_Exercise inputs_

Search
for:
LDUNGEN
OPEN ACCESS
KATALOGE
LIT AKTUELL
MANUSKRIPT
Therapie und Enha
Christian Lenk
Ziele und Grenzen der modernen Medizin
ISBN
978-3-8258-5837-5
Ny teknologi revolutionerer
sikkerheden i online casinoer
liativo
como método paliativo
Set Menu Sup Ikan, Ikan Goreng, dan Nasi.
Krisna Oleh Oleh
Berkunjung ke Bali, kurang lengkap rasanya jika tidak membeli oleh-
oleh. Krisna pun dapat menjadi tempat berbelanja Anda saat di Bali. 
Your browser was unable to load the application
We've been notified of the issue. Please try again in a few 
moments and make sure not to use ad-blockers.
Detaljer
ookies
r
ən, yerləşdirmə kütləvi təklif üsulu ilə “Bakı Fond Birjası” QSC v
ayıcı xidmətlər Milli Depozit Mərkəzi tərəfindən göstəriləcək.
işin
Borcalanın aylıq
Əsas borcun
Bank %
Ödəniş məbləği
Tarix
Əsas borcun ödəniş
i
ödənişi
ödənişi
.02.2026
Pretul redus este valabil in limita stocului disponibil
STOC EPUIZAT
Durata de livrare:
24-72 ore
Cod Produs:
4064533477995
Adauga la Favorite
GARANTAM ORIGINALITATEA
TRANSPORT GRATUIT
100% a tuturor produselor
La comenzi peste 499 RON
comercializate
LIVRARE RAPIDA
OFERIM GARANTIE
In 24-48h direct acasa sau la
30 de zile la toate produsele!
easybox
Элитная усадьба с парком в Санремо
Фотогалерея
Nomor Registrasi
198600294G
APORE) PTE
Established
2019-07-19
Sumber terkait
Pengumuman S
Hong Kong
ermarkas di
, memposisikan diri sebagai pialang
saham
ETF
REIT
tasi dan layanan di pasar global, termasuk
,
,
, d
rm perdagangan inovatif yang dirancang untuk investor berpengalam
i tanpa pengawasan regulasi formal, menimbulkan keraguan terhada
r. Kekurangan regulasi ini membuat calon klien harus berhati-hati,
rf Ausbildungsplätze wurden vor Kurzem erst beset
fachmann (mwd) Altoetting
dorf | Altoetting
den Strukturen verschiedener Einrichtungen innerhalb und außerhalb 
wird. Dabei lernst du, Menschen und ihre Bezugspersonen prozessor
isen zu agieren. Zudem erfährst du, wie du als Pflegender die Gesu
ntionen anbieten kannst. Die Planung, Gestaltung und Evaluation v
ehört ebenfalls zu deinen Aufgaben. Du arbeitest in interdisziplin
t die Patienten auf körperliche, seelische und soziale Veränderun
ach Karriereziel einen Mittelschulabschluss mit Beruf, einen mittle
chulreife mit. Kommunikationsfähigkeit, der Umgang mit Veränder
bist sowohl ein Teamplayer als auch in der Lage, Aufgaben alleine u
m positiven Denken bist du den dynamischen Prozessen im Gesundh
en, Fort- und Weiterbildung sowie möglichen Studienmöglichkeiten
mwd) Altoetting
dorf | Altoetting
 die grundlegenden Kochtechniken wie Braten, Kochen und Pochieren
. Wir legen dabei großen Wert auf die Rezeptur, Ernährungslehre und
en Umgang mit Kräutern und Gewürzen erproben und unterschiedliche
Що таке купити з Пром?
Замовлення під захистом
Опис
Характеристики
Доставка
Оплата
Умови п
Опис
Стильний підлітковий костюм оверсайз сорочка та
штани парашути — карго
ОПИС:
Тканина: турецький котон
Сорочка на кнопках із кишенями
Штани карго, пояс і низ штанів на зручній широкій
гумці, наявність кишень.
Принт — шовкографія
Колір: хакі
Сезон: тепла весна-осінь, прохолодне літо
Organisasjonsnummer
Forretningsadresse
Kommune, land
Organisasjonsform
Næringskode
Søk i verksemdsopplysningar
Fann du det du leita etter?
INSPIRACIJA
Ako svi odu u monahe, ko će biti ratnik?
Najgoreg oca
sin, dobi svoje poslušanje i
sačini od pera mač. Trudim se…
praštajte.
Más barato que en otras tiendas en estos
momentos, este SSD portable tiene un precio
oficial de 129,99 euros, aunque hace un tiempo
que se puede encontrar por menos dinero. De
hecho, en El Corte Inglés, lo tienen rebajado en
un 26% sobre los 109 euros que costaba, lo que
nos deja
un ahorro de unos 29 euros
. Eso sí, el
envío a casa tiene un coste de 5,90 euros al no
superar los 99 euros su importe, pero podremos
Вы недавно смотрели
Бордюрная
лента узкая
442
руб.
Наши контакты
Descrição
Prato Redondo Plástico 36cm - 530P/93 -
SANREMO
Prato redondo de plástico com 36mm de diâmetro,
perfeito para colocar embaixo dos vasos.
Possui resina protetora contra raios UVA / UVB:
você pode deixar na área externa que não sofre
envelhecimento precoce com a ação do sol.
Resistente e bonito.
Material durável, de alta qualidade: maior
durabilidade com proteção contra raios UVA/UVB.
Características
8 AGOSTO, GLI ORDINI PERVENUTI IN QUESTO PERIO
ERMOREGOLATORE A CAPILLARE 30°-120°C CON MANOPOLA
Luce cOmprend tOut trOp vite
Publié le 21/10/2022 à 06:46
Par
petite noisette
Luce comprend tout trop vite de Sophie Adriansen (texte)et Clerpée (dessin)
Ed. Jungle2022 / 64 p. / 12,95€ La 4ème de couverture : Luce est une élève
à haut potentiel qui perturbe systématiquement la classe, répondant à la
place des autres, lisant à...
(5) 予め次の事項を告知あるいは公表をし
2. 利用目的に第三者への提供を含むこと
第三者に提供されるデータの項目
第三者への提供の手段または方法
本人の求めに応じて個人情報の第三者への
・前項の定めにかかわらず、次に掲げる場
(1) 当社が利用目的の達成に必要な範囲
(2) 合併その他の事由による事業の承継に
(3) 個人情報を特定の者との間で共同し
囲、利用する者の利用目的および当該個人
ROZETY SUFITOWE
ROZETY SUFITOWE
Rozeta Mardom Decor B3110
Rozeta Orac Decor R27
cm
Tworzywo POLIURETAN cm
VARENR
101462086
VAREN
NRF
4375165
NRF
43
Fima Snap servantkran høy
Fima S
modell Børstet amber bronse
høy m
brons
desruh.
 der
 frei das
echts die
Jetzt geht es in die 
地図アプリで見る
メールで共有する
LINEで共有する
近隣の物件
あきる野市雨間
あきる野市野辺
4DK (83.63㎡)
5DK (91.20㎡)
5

_Aim of the task_
Pick out and copy each line above that contains the string "Luce".

_Expected output_
Luce cOmprend tOut trOp vite
Luce comprend tout trop vite de Sophie Adriansen (texte)et Clerpée (dessin)
Ed. Jungle2022 / 64 p. / 12,95€ La 4ème de couverture : Luce est une élève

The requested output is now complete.